--- START ---

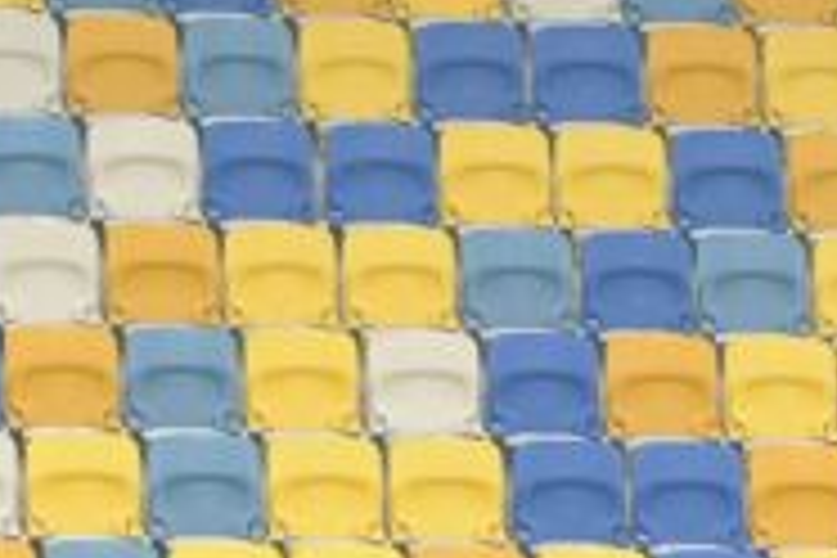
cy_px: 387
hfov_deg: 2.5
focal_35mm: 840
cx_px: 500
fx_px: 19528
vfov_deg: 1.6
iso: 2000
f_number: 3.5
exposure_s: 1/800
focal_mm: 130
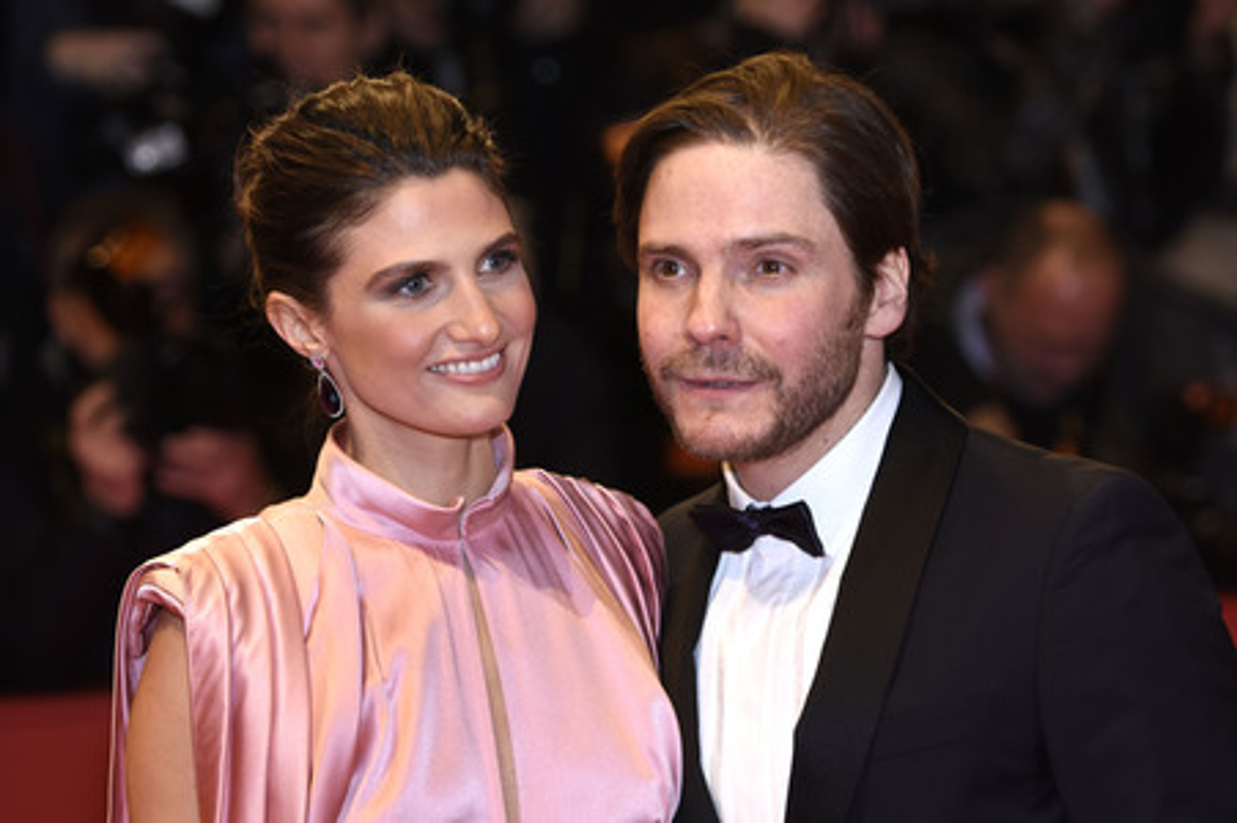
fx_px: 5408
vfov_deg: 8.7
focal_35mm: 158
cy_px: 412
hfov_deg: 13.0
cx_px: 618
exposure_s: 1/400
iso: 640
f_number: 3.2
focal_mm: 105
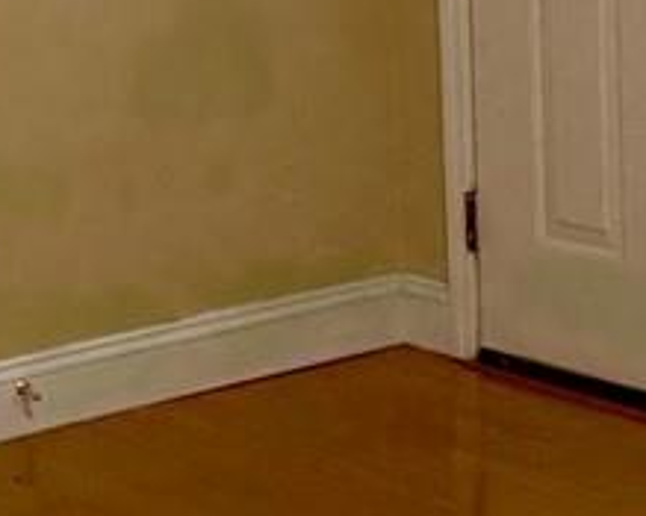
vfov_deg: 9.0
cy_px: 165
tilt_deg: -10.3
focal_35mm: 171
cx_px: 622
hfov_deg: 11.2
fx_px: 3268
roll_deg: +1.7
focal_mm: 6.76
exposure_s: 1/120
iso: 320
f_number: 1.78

--- END ---

-- Work order --
After locating the line containing "f_number: 3.5" in the entries above, return it and every line after it exactly, ending at the line containing "focal_mm: 6.76", without pictures.

-- Answer box --
f_number: 3.5
exposure_s: 1/800
focal_mm: 130
fx_px: 5408
vfov_deg: 8.7
focal_35mm: 158
cy_px: 412
hfov_deg: 13.0
cx_px: 618
exposure_s: 1/400
iso: 640
f_number: 3.2
focal_mm: 105
vfov_deg: 9.0
cy_px: 165
tilt_deg: -10.3
focal_35mm: 171
cx_px: 622
hfov_deg: 11.2
fx_px: 3268
roll_deg: +1.7
focal_mm: 6.76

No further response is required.